◆ **Activity**
For this exercise, copy each line of the records that contains the word "Logo".

◆ **Source records**
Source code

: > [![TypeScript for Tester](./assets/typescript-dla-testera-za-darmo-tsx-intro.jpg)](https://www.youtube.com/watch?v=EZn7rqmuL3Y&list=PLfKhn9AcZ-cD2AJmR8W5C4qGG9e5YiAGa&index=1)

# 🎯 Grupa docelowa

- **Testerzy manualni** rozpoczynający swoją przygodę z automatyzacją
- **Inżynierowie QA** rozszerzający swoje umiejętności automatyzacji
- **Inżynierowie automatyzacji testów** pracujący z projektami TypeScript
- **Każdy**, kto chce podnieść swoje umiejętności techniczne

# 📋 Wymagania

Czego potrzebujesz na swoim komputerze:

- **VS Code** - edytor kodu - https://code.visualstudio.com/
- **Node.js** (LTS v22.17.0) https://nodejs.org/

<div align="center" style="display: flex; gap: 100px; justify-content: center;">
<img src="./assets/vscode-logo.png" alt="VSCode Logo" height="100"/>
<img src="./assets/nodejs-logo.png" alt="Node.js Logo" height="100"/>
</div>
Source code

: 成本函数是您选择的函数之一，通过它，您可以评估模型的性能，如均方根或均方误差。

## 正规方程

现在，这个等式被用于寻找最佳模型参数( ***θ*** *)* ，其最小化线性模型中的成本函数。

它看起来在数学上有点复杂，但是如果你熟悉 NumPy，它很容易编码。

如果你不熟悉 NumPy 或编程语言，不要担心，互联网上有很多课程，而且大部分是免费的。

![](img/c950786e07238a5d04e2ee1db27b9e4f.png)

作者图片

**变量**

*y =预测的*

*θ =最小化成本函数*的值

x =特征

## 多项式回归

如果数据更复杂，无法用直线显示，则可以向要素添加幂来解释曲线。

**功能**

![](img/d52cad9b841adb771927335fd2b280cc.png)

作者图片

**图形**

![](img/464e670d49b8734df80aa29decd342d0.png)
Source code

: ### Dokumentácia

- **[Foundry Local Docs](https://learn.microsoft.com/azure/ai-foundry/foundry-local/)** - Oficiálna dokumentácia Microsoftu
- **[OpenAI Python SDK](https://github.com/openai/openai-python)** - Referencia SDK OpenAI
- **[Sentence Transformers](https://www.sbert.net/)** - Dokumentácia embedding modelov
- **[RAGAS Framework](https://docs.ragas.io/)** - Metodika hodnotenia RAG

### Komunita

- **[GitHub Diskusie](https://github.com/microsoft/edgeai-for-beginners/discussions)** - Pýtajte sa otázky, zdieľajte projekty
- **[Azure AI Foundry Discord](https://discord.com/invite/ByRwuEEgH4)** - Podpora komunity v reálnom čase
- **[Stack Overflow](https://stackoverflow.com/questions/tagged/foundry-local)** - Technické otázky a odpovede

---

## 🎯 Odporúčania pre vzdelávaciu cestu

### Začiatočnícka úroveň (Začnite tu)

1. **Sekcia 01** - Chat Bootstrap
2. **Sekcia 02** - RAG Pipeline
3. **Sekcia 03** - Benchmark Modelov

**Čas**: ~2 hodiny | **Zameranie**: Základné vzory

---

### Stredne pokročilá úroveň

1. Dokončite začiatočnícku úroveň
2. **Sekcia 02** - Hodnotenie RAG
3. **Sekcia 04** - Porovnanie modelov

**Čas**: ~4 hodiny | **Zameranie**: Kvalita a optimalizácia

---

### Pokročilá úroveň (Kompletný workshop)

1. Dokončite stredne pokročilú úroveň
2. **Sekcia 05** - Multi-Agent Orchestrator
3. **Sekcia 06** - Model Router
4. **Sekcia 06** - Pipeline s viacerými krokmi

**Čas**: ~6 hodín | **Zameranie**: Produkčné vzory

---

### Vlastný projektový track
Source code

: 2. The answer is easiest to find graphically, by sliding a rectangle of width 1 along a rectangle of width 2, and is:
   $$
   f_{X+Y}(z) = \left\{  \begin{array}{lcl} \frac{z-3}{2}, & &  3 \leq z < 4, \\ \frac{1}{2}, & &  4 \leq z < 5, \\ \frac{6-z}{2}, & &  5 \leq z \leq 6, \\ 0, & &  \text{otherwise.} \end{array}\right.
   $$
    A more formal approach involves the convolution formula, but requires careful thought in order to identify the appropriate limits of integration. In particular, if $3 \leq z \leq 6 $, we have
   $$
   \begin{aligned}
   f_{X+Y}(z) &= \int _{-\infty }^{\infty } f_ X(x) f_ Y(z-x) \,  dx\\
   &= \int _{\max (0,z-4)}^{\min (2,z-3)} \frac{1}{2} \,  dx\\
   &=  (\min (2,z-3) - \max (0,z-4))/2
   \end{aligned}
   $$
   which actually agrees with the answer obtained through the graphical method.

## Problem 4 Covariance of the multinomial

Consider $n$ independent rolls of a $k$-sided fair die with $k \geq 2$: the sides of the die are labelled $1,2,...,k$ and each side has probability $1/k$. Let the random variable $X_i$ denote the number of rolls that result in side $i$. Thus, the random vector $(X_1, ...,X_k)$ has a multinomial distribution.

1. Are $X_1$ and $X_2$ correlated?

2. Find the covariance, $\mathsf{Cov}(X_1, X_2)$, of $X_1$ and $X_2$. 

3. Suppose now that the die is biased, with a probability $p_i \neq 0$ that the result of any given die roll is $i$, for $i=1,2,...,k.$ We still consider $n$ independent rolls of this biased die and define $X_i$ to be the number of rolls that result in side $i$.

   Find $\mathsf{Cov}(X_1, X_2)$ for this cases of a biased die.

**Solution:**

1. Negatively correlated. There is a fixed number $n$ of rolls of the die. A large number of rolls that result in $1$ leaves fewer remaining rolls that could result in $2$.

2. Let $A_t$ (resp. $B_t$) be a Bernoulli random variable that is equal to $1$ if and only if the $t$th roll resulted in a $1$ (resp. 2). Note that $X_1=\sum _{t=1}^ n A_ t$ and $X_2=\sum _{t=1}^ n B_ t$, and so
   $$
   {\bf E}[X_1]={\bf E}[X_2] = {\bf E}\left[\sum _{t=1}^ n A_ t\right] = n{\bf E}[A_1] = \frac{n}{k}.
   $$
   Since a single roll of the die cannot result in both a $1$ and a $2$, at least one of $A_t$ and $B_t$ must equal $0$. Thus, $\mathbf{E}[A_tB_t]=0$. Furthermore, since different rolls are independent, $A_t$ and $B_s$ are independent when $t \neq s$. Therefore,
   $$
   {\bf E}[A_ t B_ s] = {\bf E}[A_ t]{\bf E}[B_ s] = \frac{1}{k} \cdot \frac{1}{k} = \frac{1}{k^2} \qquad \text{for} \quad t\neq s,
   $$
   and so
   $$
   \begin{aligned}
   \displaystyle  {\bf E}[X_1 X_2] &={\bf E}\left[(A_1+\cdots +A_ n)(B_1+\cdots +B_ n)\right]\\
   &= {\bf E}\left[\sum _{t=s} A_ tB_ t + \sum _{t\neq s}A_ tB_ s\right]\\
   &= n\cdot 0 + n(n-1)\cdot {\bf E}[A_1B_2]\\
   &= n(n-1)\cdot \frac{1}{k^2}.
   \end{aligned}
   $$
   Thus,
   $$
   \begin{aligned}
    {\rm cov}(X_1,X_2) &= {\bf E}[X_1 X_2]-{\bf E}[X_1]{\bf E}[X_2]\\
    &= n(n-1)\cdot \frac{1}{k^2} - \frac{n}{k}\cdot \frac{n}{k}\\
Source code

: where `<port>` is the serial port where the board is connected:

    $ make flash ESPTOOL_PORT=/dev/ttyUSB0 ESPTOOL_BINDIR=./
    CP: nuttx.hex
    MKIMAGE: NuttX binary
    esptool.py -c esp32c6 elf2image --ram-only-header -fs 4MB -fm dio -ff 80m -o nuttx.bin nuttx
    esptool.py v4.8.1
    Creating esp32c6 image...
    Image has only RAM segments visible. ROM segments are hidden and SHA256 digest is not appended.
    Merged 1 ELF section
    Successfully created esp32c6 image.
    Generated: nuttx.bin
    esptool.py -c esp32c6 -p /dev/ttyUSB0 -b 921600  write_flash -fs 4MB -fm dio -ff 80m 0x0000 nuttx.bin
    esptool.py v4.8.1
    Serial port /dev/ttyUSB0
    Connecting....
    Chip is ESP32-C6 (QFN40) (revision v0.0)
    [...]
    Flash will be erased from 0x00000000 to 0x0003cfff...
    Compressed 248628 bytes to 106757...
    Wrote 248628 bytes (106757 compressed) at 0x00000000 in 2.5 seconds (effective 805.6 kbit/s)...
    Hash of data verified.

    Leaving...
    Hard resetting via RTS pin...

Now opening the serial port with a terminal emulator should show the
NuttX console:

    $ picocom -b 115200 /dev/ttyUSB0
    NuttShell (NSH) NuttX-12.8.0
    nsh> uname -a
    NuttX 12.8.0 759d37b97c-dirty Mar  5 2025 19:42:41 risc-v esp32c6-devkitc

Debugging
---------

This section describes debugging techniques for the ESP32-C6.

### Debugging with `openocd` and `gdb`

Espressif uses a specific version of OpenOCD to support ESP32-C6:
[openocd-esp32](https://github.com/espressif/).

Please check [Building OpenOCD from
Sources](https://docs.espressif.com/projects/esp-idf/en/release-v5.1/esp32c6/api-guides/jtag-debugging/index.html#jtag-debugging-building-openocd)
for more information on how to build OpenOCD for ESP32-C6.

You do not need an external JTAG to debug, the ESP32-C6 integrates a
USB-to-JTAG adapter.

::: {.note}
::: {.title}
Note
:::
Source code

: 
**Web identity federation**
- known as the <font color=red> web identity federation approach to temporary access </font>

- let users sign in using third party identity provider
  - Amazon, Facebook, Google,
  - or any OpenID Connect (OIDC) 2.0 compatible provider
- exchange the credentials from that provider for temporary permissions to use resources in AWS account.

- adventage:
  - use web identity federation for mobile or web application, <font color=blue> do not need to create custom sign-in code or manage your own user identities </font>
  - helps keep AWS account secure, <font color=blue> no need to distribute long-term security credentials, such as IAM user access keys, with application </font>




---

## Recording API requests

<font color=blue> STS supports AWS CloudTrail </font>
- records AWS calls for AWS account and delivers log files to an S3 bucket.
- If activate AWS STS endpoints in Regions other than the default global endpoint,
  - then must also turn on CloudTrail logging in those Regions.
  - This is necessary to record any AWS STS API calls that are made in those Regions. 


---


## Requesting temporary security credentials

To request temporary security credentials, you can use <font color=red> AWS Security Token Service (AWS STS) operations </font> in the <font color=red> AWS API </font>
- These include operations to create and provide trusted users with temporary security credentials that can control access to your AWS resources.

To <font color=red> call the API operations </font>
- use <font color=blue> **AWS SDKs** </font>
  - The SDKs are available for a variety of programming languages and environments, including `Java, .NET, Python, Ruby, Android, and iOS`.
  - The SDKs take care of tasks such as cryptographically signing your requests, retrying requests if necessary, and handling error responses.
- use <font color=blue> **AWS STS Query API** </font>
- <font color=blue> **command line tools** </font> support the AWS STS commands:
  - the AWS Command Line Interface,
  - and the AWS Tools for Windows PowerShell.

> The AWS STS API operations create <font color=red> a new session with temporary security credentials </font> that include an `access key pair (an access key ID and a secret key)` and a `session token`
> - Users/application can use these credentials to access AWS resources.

◆ **Solved problem**
<img src="./assets/vscode-logo.png" alt="VSCode Logo" height="100"/>
<img src="./assets/nodejs-logo.png" alt="Node.js Logo" height="100"/>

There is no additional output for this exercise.